I recently changed my job from being a tester in an agile team at a web company to being the quality assurance in a team at an automotive company. At least in germany this industry is dominated by what I call “old-school” development techniques. V-Model, big requirements documents, manual regression test phases, …
As such I was pleasantly surprised when I was told that there’s a jenkins server doing continuous integration. The pleasantness ended when I learned three things about this server:
– it’s actually a desktop computer under a desk (high availability doesn’t seem to be an issue, still this scares me)
– builds are triggered by a timer (7 am, 11 am, 3 pm, “daily build” at 10pm)

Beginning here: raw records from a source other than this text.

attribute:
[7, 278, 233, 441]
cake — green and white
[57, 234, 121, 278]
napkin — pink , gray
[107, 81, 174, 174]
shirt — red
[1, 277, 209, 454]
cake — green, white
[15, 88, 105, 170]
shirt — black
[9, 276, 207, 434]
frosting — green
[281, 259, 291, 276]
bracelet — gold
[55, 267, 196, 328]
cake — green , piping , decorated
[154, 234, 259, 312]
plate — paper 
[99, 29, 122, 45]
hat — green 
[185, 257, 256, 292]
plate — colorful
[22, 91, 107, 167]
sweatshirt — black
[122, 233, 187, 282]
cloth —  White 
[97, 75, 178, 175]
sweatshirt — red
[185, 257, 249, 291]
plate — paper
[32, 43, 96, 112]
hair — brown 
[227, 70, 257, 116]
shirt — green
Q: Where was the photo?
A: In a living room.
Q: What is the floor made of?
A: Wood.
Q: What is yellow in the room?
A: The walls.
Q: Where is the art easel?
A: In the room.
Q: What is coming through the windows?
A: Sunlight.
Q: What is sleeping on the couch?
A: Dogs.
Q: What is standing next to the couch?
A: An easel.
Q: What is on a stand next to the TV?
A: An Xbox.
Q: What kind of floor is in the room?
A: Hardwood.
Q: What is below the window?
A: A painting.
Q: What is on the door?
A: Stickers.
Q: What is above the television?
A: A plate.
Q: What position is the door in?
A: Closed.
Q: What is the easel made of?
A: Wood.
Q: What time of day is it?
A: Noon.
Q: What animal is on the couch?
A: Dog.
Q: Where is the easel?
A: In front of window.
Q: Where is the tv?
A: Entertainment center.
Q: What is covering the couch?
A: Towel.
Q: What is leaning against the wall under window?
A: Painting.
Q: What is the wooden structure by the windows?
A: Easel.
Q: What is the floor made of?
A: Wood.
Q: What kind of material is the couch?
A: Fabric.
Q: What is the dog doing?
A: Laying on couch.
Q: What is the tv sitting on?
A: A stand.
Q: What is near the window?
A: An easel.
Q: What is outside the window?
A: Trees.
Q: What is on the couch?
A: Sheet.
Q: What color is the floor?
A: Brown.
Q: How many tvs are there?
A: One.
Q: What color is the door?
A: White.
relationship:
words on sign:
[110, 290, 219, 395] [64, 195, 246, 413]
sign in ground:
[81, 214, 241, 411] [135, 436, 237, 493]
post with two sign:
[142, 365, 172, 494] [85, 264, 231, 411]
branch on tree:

– a build takes at least 90 minutes, more if the build is running in parallel for two branches
In their defense it has to be said that the server had been worked on by any developer that a few minutes to spare – there was never a single responsible person with a budget for it.
Now there’s me and the task to “improve build times to speed up feedback”.
The application I’m working on is based on eclipse rcp, written in java and consists of a few dozen plugins. It’s distributed to our customers in an obfuscated package.
Jenkins performs the following steps in a regular build:
– compile the application code
– compile the test code
– compile debug extensions used internally
– obfuscate the application code
– run the tests
– gather static analysis data
All compilation steps are done for x86 in 32bit and 64bit.
The build isn’t just done for CI purposes, the same build is used to generate the packages which are delivered to our customers.
After talking to a few people (and more importantly: keeping my ears open to what’s being said around me) I learned the following:
– There is a 64bit version of the app, but it doesn’t work properly because the license manager we use is only available for 32bit
– There had been problems in the past with obfuscated code not working properly but there’s not a single test actually looking for those – they had all been found manually
– the debug extension is only needed for packages which had been shipped to customers
– the java compiler is using four threads only because more didn’t speed up the build due to disk io limits
Being the new guy in the company I felt free to challenge many things and experiment a lot.
Let’s get rid of the obfuscation for CI. This had been a parameter for the job already, all I had to do was to change it from default “true” to “false”. Woops, build times are down from 91 minutes to 58. Isn’t at nice?
Since we didn’t want to give up testing with an obfuscated build completely I enabled the obfuscation for our nightly build – noone cares how long that takes.
No more debug extensions. Noone is using them in CI, so why are we building them?
Sadly, this brought the build time down only by a minute. Then again, a minute also adds up during the day…
No more 64bit builds. As mentioned before the 64bit version of our app isn’t working properly, so why would we want to build it in CI? Once the problems are sorted out I’ll add it again.
This took the build time down another 4 minutes – less than I expected, to be honest.
Luckily for us our IT department is fast and maintains quite a stock of hardware inhouse. My request for an SSD to put the jenkins workspace on was fulfilled amazingly fast and after some trouble with the Dell BIOS I could move the workspace.
What shall I say? Disc IO definitely WAS an issue – the build time dropped by 19 minutes, taking us down to a final 34 minutes. That’s a bit more than a third of the original build time so I consider it a success so far.
What did I learn from this experience?
First of all: Talk to people and keep your ears open. I wouldn’t have touched the 64bit builds had I not overheard a discussion about them not working.
Second learning: Be courageous and just do it! Everybody could have done what I did – yet somehow noone did. Especially getting the SSD was a simple thing to do yet somehow everybody shied away from it because of the external dependency to our IT department.
Last learning: Measure, measure, measure! I was expecting the SSD to help us a lot – but now that I have hard numbers I can justify the cost. On the other hand I expected the 64bit to be more expensive – good to know that it isn’t.
After going for the low hanging fruits there’s still things to do.
I did a plot of the test execution times by package compared to the amount of tests in that package which clearly shows that 10% of our tests take up 75% of the test execution time – which equals 17 minutes. Single test methods take up to a minute to execute!
I wonder if those tests can be sped up. If not, I might violate the “all tests, all green, all the time” principle and move the slow and not so important tests to the daily build.
Another thing to investigate is the amount of parallel java compiler threads. Right now there are four compiler threads – according to coworkers because more threads didn’t help due to disc io. Now that this bottleneck is gone let’s see what we can do there.
By the way, the daily and weekly builds (with an extended testing scope) which existed before are still available. They still build the full package (incl. obfuscation). Even for those tests moving the workspace was beneficial, they came down to 59 minutes.
That’s it for now, I’ll post updates once I have more things to report.